DeepMind's watermarking technology is particularly exciting as the Google Gemini trial showed that, on the whole, users rated text altered by SynthID as being of equal quality to text that had not been watermarked by the technology. What's more, DeepMind has made SynthID open, allowing others to adopt the underlying technology and develop their own watermarking function.

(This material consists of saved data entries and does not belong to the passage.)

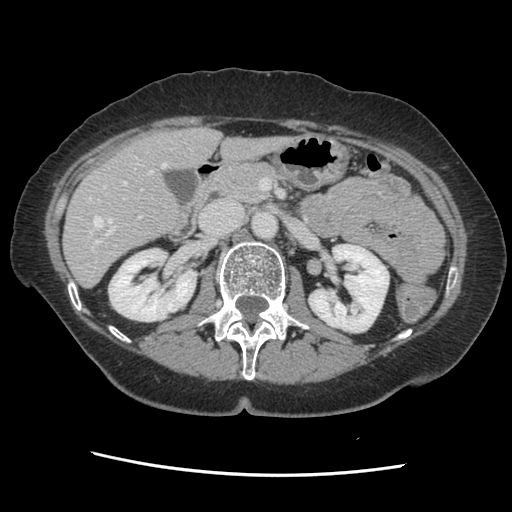
Contrast-enhanced abdominal CT, one axial slice. Slice 69 of 141 in the series (ordered by position). Soft-tissue window (W 400 / L 40 HU). 512 × 512 image matrix, field of view 330 × 330 mm. From the clinical record (not read from this slice): patient: male, age 63 years at operation; diagnosis: colorectal cancer liver metastases, imaged before liver resection; multiple liver metastases: no; largest metastasis: 2.4 cm.
Outlined on this slice (expert manual segmentation):
- hepatic veins: bounding box (x1, y1, x2, y2) in pixels: (89, 162, 166, 228)
- liver: (64, 128, 287, 286)
- planned liver remnant (the part of the liver to remain after resection): (64, 128, 288, 286)
- portal vein (with intrahepatic branches): (91, 181, 143, 250)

How does Google's new AI watermark work?
SynthID is relatively easy to understand is you know how Large Language Models work. LLMs such as ChatGPT and Google's own Gemini create text based on a system that uses "tokens." These tokens can represent a single character, word, or a phrase, and they're chosen one at a time to create a string of text. The models use preceding words and each tokens' probability scores to predict the next most likely token to use. This is perhaps most easily understood by considering the fact that when Large Language Models appear to be able to do math, what they are really doing is scouring their training data to find the most likely answer to, say, "2+2." When "4" emerges with the highest probability score, that "token" is chosen as the answer.
DeepMind explains this process further on its website, highlighting how LLMs might take a sentence fragment like "My favorite tropical fruits are," and consider tokens such as the words "mango," "lychee," "papaya," or "durian." Each one of these will be given a probability score. This is where SynthID comes in. The watermarking technology actually uses a cryptographic key to assign scores to each token, then compares them in a tournament-style process, ultimately choosing a token that scores highly with the watermark's own functions. This tournament process whittles down the options until the highest-value token wins and is chosen for use in the text. The process is then repeated throughout the text generation, resulting in a finished passage that contains multiple instances of SynthID stepping in to select specific tokens that use the technology's own adjusted probability scores, essentially embedding a statistical signature into the text that can be used to certify its origin.
What does SynthID mean for AI-generated content?
The SynthID watermark is a promising development, not only because it is slightly easier to detect than the alternatives, but because its application doesn't degrade the quality of outputted text and has no impact on the speed of the AI text generation. The technology can be applied to as few as three sentences, though longer passages will increase its robustness and accuracy. Still, however robust the watermark becomes, there are ways for users to remove it from text. Rewriting or paraphrasing the generated text, either manually or by feeding it into another LLM, would, for example, remove all traces of SynthID's statistical signature.
Still, with a large Gemini trial backing up its undetectability, SynthID is a big step forward in ensuring AI text can be identified as such — though it would require producers of the text to actually deploy the technology in the first place. That could soon be a requirement, however, as mandatory watermarking of AI text is fast becoming a reality. The Chinese government have already made it a legal requirement, and in September 2024, California passing sweeping legislation to regulate AI usage, including a requirement for large AI developers to watermark AI-generated images. It is likely only a matter of time before similar legislation is enacted elsewhere in the United States.
Meanwhile, Google DeepMind has developed SynthID for use in multiple areas, including images, audio, and video. As we all debate whether AI is good or bad, and begin to realize that AGI is much less of a concern than the very real issues posed by today's narrow AI products, such developments at least show that important work is being done to regulate the technology and increase transparency.